Records to process |
****
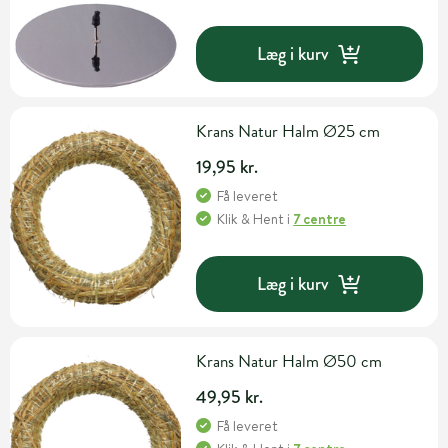
Læg i kurv
Krans Natur Halm Ø25 cm
19,95 kr.
Få leveret
Klik & Hent
i
7 centre
Læg i kurv
Krans Natur Halm Ø50 cm
49,95 kr.
Få leveret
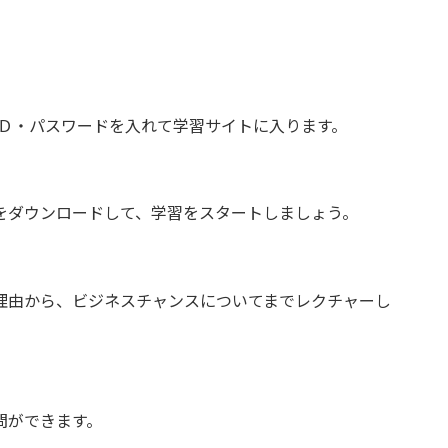
にＩＤ・パスワードを入れて学習サイトに入ります。
をダウンロードして、学習をスタートしましょう。
理由から、ビジネスチャンスについてまでレクチャーし
問ができます。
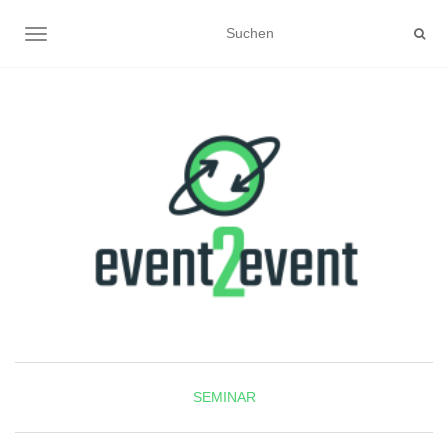
NAVIGATION UMSCHALTEN
SEMINAR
****
Exercise description |
Pull every line containing "Halm" out of the material and copy it.

Your solution |
Krans Natur Halm Ø25 cm
Krans Natur Halm Ø50 cm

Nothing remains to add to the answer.